Entire healthcare facilities may soon be dubbed “no handshaking zones.”
In age of runaway superbugs, handshakes now declared more dangerous than smoking
May 24, 2014
By L.J. Devon, Staff Writer
(NaturalNews) Entire healthcare facilities may soon be dubbed “no handshaking zones.”
As “smoke free zones” become more accepted today, so too could “no human contact zones.”
Touching is now being proven to be more dangerous than smoking, as deadly super bugs like the MERS virus spread.
Hospitals may begin prohibiting human touch, in fear of spreading disease
New research from the UCLA reveals that the danger of spreading disease through hand to hand contact is growing rapidly, especially in an age of runaway super-bugs.
One day, hospital lobbies may display signs with an X through a picture of a handshake, prohibiting visitors and health care professionals from making simple contact with one another. One day, visitors may be asked to leave the building for hugging one another or holding each other’s hands. Healthcare professionals could be reprimanded for giving a professional handshake to patients or visitors.
Kindness in healthcare facilities could one day be restricted to just long-distance waves or salutes, as human touch is replaced with fear and paranoia of infection. Commentary from the Journal of the American Medical Association supports the no-touch philosophy, as health officials go on guard against the spread of antibiotic-resistant superbugs.
The authors behind the idea are now recommending that healthcare professionals develop an alternative greeting that doesn’t involve touching but remains polite. They wrote: “Removing the handshake from the healthcare setting may ultimately become recognized as an important way to protect the health of patients and caregivers, rather than a personal insult to whoever refuses another’s hand.”
Hard-to-treat MERS bringing fear to health care officials
As hard-to-treat diseases like MERS make their way to America, healthcare officials are beginning to view human contact more fearfully than before. First emerging from Saudi Arabia in 2012, Middle Eastern respiratory syndrome is caused by a coronavirus, inflicting people with fever, cough and shortness of breath. According to the CDC, 30 percent of those infected have died, as hospital treatments fail.

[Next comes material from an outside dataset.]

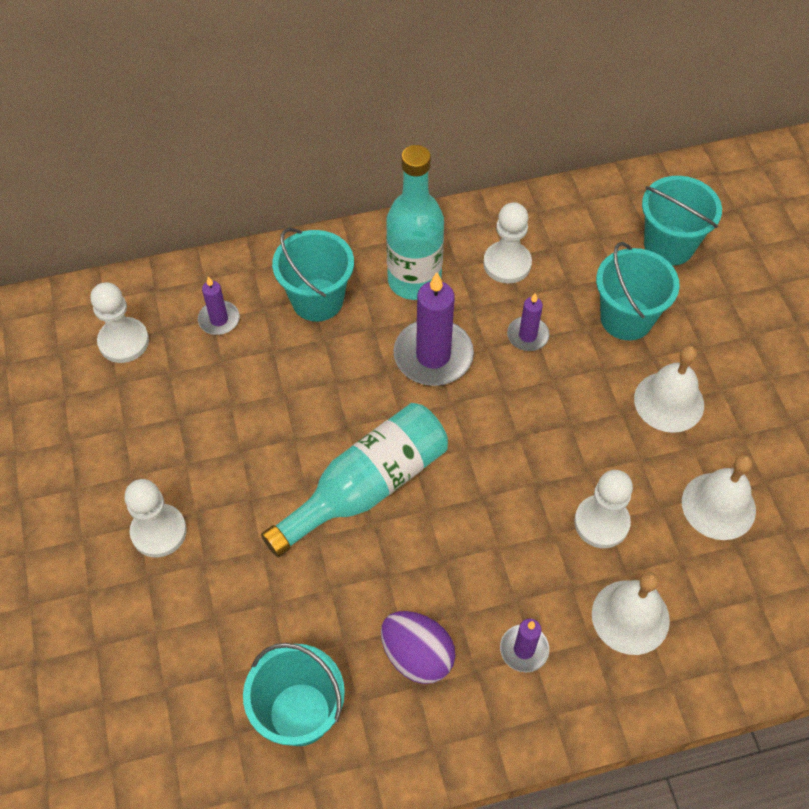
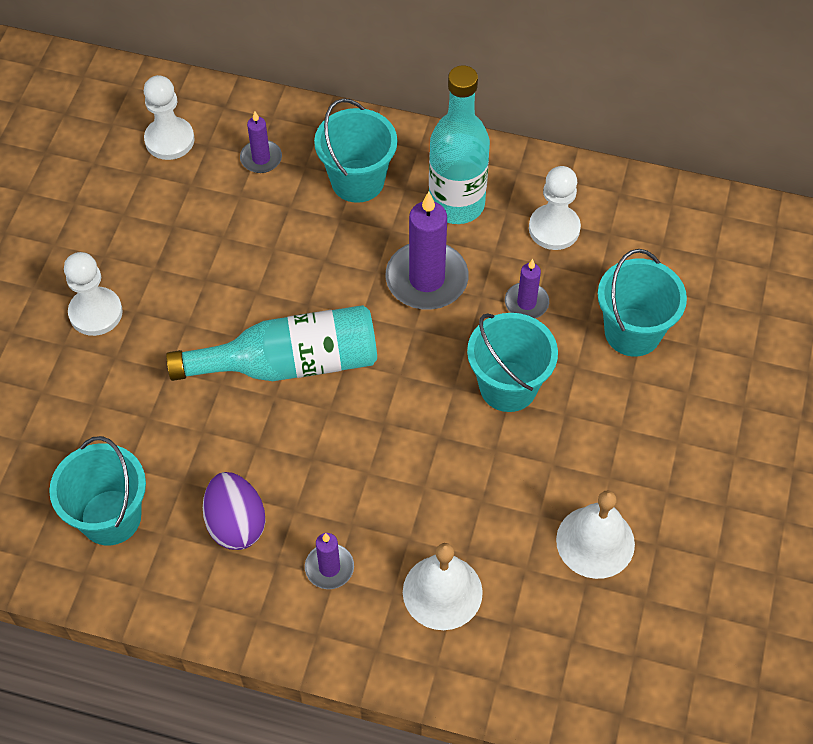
camera: 30 degrees right, 0 degrees up
white pawn [574,470,633,548] -> none
white bell [634,346,704,433] -> none
turquoise bucket [642,176,722,265] -> turquoise bucket moved to [467,313,558,412]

The fear of contacting deadly superbugs like MERS is putting handshakes in the same category of risk as smoking. As the idea of handshake-free zones is tossed around in the medical community, hospital staff could one day be required to sit through classes and learn about the dangers of touching others. Signs may go up, and penalties may be established for making human contact. Who knows, one day, doctors may be replaced with machines altogether, as touching becomes forbidden.
(All this fear could be the band-aid solution, as the root problem is perpetuated. How long will antibiotics be handed out like candy?)
Underlying problem hinges on ignorance of immunology
This no touch ideology subliminally sounds the alarm that the era of antibiotic abuse and overuse is ending, but the method of action (restricting human touch) does not face the root of the problem.
The no touch philosophy goes to show that there is a lack of knowledge on immunology in the medical field. If healthcare professionals better understood how to strengthen the immune system of patients and themselves, then the fear of infection could be mitigated. On top of that, if superbugs were treated with antibacterial plant extracts like goldenseal, oregeno or raw honey rather than one-mode antibiotics, then patients and workers could be more confident in shaking each other’s hands and breathing one another’s air.
What about sneezing?
Furthermore, airborne transmission methods like sneezing may be more dangerous than handshakes, and this involuntary reaction cannot be stopped, no matter how many signs are put up. Sneezing is capable of emitting 2,000 or more bacteria-filled droplets, which can be taken in through the air without any human contact.
In the end, how will doctors be able to effectively work with patients if they are taught to neglect contact with them? Will robots take over health care one day?
Without human touch, sick and dying patients will be starved of that familial bond that is crucial in their life and death situation.